Already among the Ionian philosophers, and especially in Anaximenes, we find the idea of a primal substance in which there resides a generative and transforming force revealing itself in production and alteration of living beings on the earth. Empedocles appears to have had a very profound grasp of this conception when he expressed the opinion that the
different living forms owe their origin to special combinations of the primal substance. This bold and unique thinker was already explaining the evolution of organic beings through adaptation to their environment, since, according to his view, forms suitably equipped would be able to maintain themselves, while the others would disappear. In Heraclitus and the Greek atomists, as well as among the Epicureans and others, references are found to a gradual evolution and transformation of all manifestations of life. These Lucretius later assembled in his famous didactic poem and they have thus come down to us. Moreover, it is clear from the work of Lucretius that the ancient thinkers were by no means dealing with a vague notion to which later generations have attributed a meaning corresponding to their own way of thinking, but with a clear conception, and while this was very often based on insufficient grounds, its kernel is unmistakable.

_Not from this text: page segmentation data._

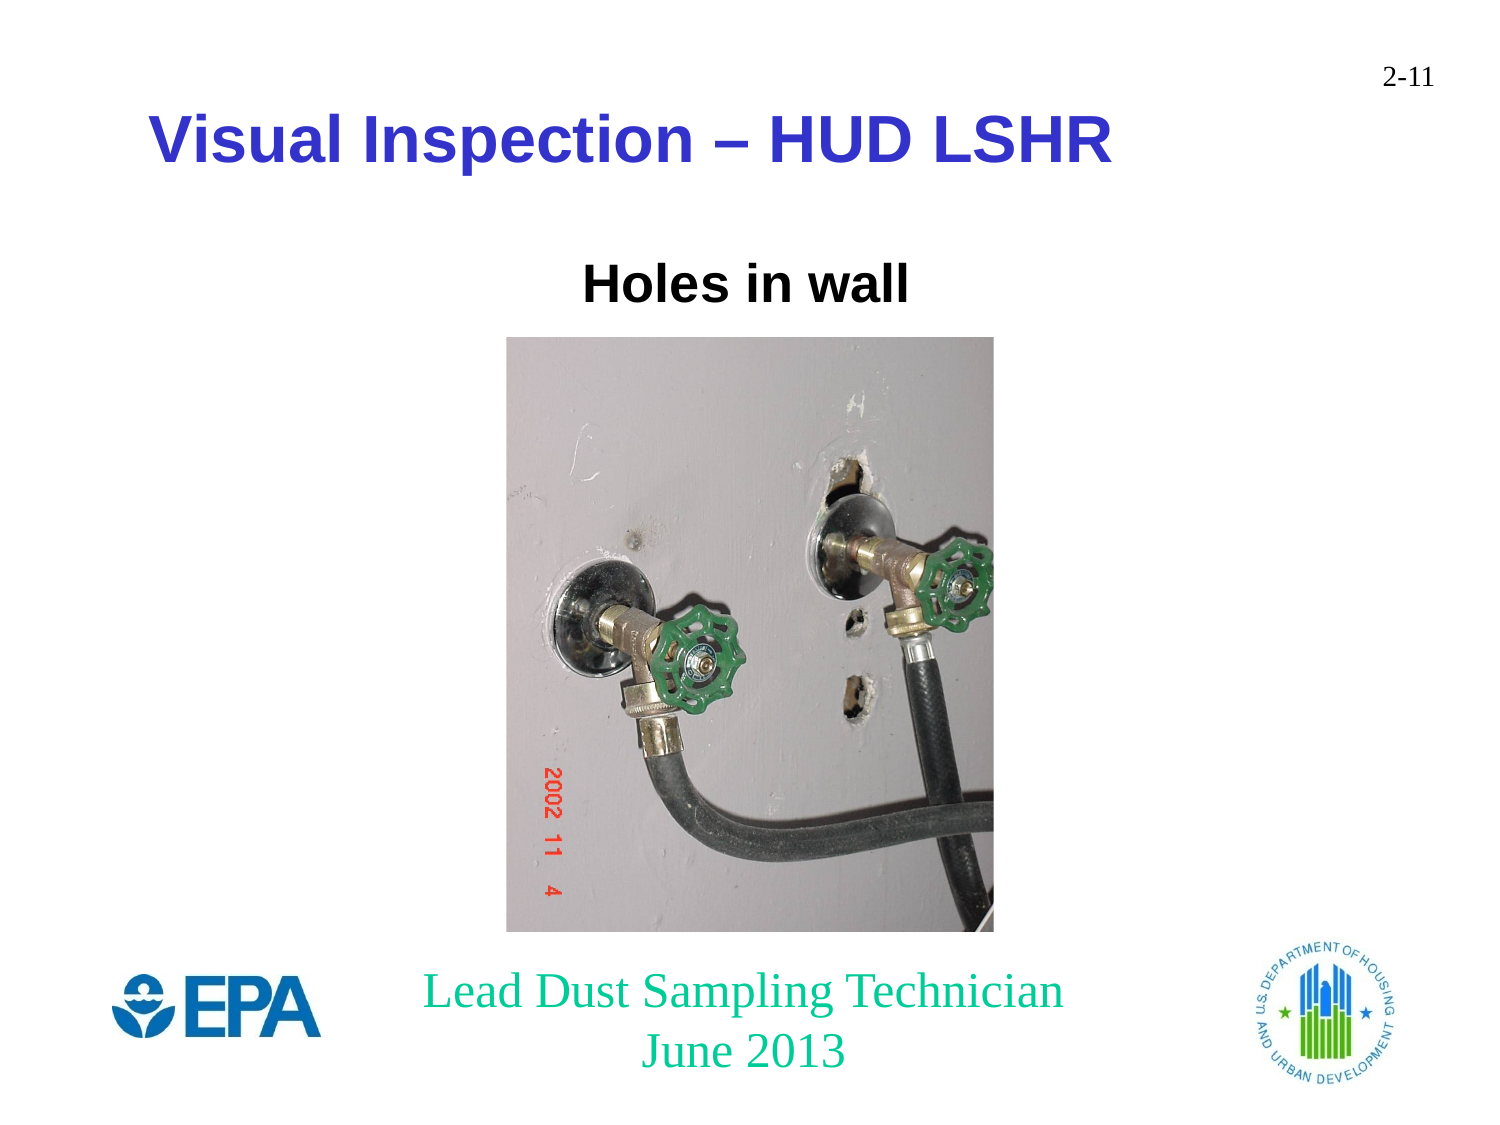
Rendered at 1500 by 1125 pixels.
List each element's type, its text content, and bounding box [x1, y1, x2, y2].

title Visual Inspection – HUD LSHR [134, 29, 1284, 243]
text_box Holes in wall [234, 240, 1260, 321]
picture [112, 974, 321, 1038]
picture [1250, 937, 1400, 1088]
picture [506, 337, 994, 932]
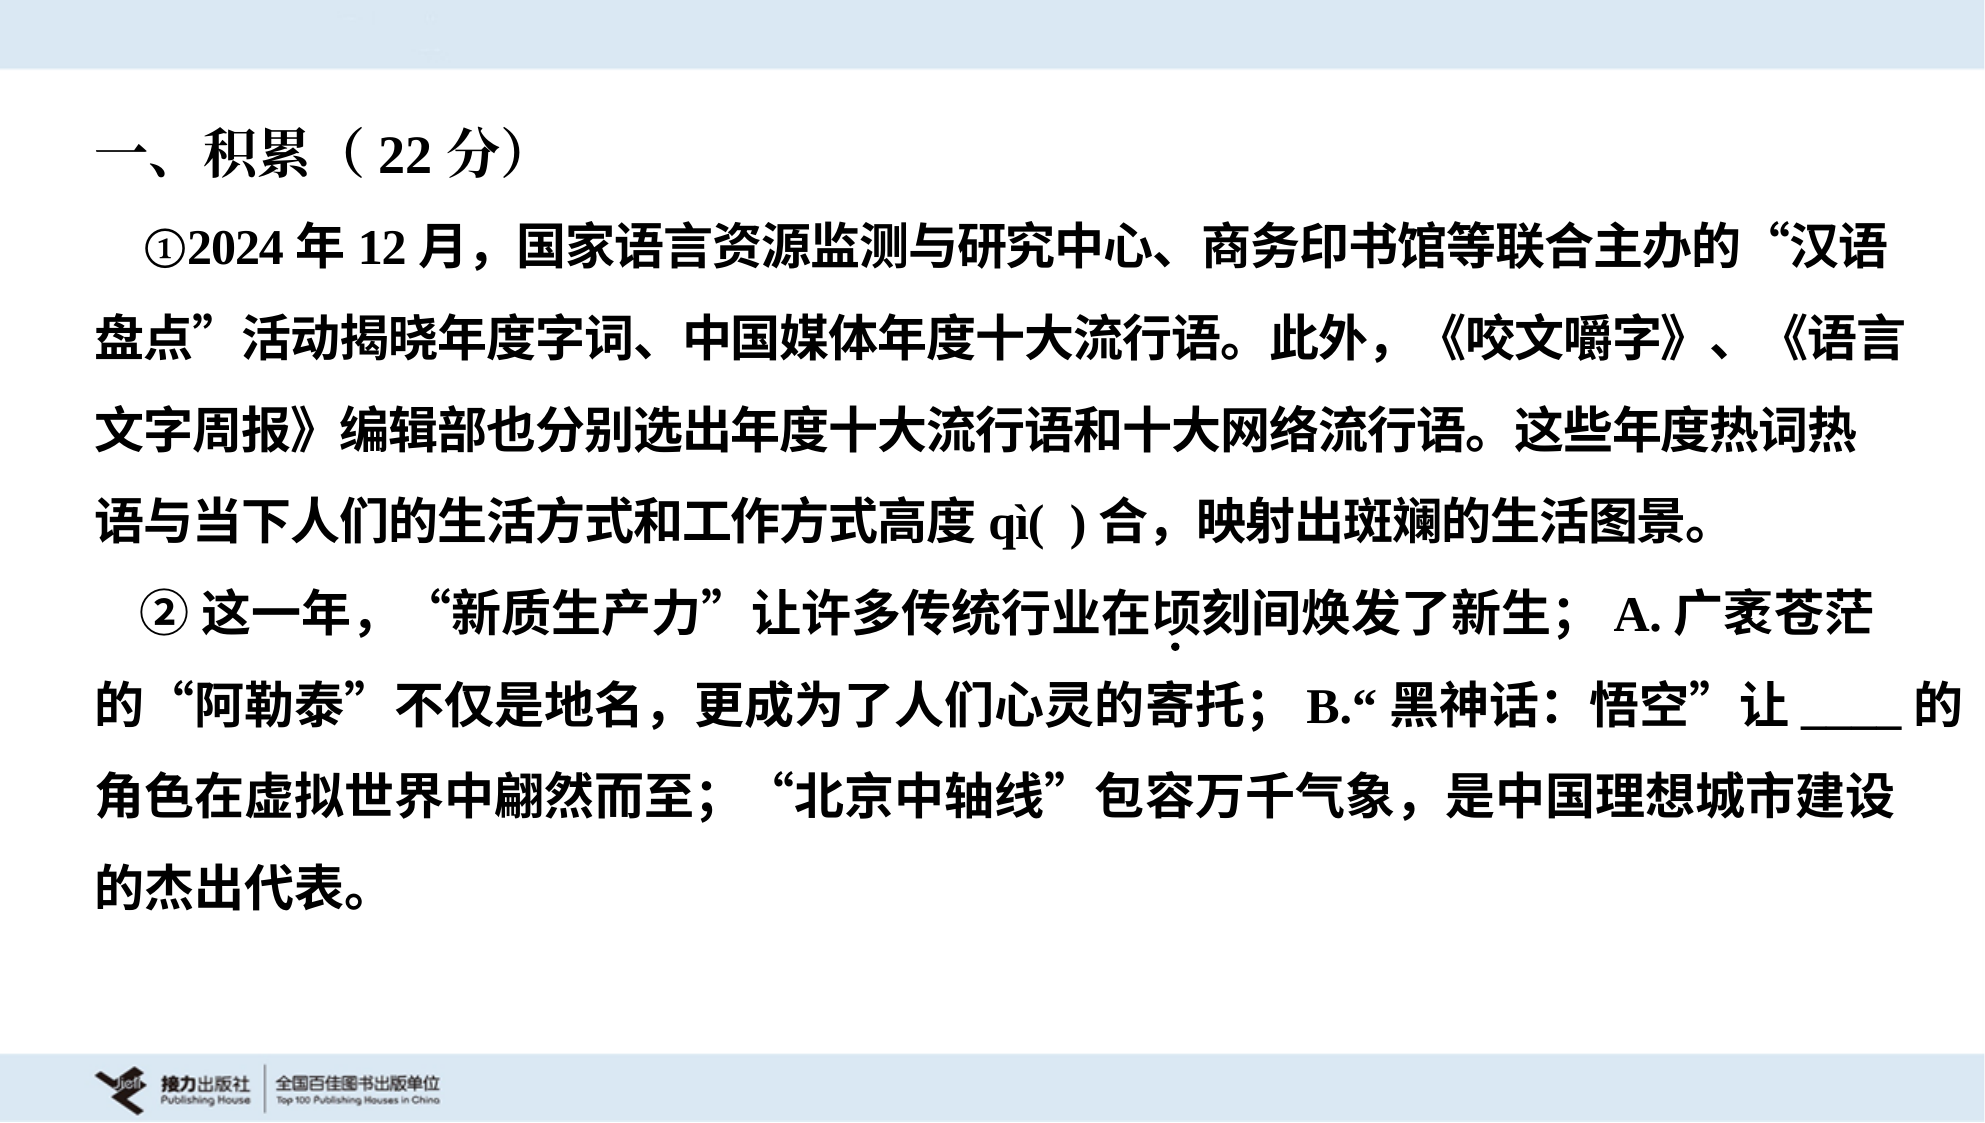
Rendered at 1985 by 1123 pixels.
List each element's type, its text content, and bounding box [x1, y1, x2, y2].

text_box [1171, 642, 1180, 651]
text_box ①2024年12月，国家语言资源监测与研究中心、商务印书馆等联合主办的“汉语 盘点”活动揭晓年度字词、中国媒体年度十大流行语。此外，《咬文嚼字》、《语言 文字周报》编辑部也分别选出年度十大流行语和十大网络流行语。这些年度热词热 语与当下人们的生活方式和工作方式高度qì( )合，映射出斑斓的生活图景。 ②这一年，“新质生产力”让许多传统行业在顷刻间焕发了新生；A.广袤苍茫 的“阿勒泰”不仅是地名，更成为了人们心灵的寄托；B.“黑神话：悟空”让____的 角色在虚拟世界中翩然而至；“北京中轴线”包容万千气象，是中国理想城市建设 的杰出代表。 [94, 183, 1892, 917]
text_box 一、积累（22分） [94, 88, 1892, 183]
picture [0, 0, 1985, 1122]
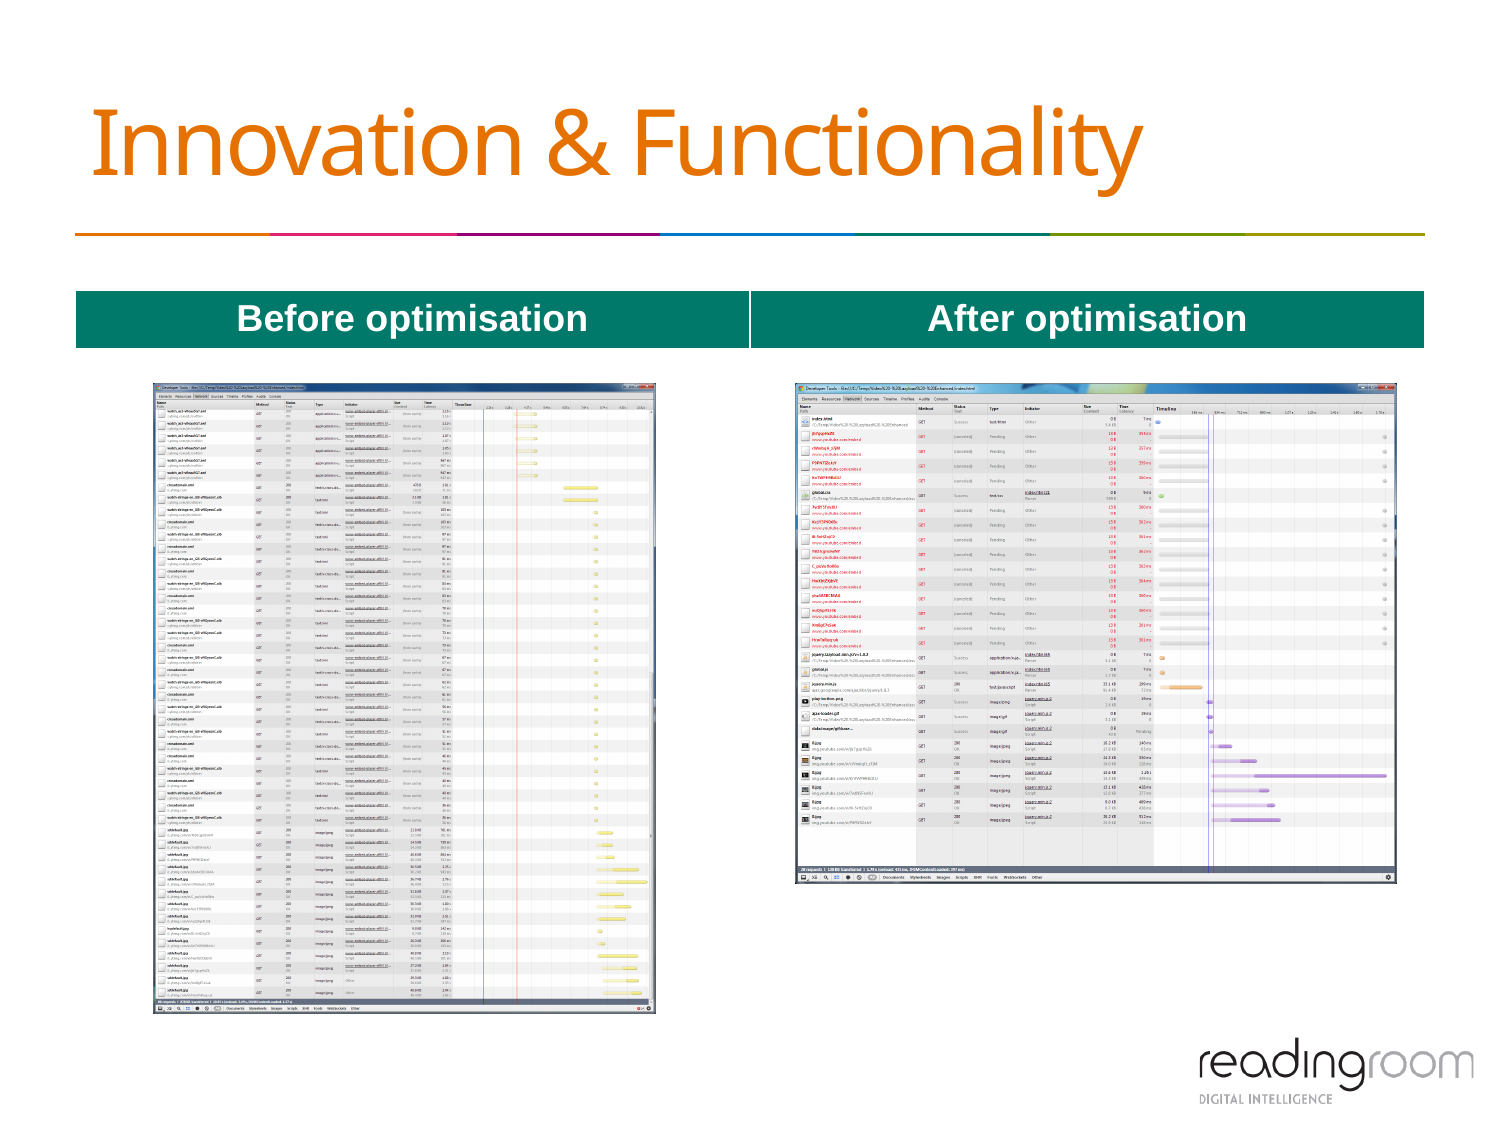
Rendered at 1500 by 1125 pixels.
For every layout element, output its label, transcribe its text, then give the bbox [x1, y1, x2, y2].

table_header Before optimisation [76, 291, 749, 348]
picture [152, 382, 656, 1015]
picture [795, 382, 1397, 884]
table_header After optimisation [751, 291, 1424, 348]
title Innovation & Functionality [75, 45, 1425, 233]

It was only by the prevalence of Christian dogmatism, which had committed itself completely to the biblical legend of the creation and would permit no other view, that these brilliant beginnings of a theory of evolution were for fifteen centuries pushed into the background— though the idea itself never completely disappeared. It reappeared in the Middle Ages with the Arabian philosophers, Farabi and Avicenna, although in a very peculiar form strongly influenced by neo-Platonism. It likewise found expression in the noteworthy work, Mekor Chaim, of the Jewish Cabalist, Avicebro (also translated into Latin), reminiscent in some respects of the German mystic, Jacob Bohme, in which the Cabalist, recognizably came close to a premonition of the idea of an eternal development of all things.'* The Scottish scholastic, Duns Scotus, also came very close to the idea of a development of the universe on the basis of definite physical laws.